本文 =>

++++++++

正常の心臓では、①洞結節(ペースメーカー)→②心房→③中継地点の房室結節→④心室と電気が流れます。これを洞調律といいます。
心房細動では、②の心房の部分が不規則に興奮して電気の流れが乱れ、心房が小刻みに震えるようになります(図1)。心房細動は、最もよくある不整脈のひとつで、高齢になるほどその頻度は増加して、80歳以上では約10人に1人は心房細動と言われています。高齢化とともに、患者数は2030年には100万人以上になると予想されています。

この不整脈は、高血圧や、弁膜症などの心臓病、甲状腺疾患などに合併しますが、約15%は基礎疾患のない孤立性心房細動です。精神的ストレスや睡眠不足、アルコール、不規則な生活などが原因となって引き起こされます。

++++++++

利用可能なデータ =>
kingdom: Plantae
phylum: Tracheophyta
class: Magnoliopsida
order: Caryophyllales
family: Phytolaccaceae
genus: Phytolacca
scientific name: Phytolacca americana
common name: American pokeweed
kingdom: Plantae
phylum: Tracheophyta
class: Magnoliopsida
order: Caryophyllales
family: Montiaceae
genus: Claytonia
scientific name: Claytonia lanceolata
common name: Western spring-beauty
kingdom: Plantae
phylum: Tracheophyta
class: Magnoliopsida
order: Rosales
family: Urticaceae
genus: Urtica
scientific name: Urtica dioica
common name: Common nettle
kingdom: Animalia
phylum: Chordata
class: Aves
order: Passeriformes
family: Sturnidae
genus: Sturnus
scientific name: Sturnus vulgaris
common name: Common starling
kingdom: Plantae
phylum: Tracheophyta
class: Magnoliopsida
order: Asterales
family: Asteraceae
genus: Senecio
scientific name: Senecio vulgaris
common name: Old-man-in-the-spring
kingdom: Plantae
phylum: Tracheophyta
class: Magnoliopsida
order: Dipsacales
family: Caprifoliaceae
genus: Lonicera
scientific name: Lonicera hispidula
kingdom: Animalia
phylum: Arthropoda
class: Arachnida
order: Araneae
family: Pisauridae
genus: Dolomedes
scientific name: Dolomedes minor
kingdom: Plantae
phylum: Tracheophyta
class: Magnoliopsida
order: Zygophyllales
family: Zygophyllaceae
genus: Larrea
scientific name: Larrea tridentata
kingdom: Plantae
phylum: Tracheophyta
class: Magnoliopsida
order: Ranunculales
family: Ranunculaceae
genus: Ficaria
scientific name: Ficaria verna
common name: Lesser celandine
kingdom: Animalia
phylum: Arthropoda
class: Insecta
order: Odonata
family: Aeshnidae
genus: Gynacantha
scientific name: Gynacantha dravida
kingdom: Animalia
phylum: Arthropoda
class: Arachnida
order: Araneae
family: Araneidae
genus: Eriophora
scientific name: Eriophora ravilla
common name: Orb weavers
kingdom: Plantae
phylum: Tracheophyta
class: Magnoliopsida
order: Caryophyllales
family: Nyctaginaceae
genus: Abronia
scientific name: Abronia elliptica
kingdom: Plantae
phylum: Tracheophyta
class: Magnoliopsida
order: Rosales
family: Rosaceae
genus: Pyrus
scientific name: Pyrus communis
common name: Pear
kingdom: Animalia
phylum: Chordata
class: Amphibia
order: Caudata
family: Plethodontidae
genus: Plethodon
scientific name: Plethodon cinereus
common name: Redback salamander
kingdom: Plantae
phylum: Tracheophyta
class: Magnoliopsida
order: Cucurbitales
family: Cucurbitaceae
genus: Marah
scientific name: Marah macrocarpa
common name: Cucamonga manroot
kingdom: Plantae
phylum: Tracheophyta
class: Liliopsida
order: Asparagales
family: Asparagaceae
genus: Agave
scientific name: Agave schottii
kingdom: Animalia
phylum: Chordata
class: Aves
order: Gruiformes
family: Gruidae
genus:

++++++++

練習問題 =>
(a) 本文の説明に基づき、心房細動で心房が小刻みに震えるようになるのはなぜか、1〜3文で述べなさい。
(b) 本文のうち「正常の心臓では、①洞結節(ペ」を含む語句で始まり「上になると予想されています。」で終わる部分を、「不整脈」を「心拍の乱れ」に入れ替えて書きなさい。

解答 =>
(a) 心房細動では心房の部分が不規則に興奮し、それによって電気の流れが乱れるためです。

(b)
正常の心臓では、①洞結節(ペースメーカー)→②心房→③中継地点の房室結節→④心室と電気が流れます。これを洞調律といいます。
心房細動では、②の心房の部分が不規則に興奮して電気の流れが乱れ、心房が小刻みに震えるようになります(図1)。心房細動は、最もよくある心拍の乱れのひとつで、高齢になるほどその頻度は増加して、80歳以上では約10人に1人は心房細動と言われています。高齢化とともに、患者数は2030年には100万人以上になると予想されています。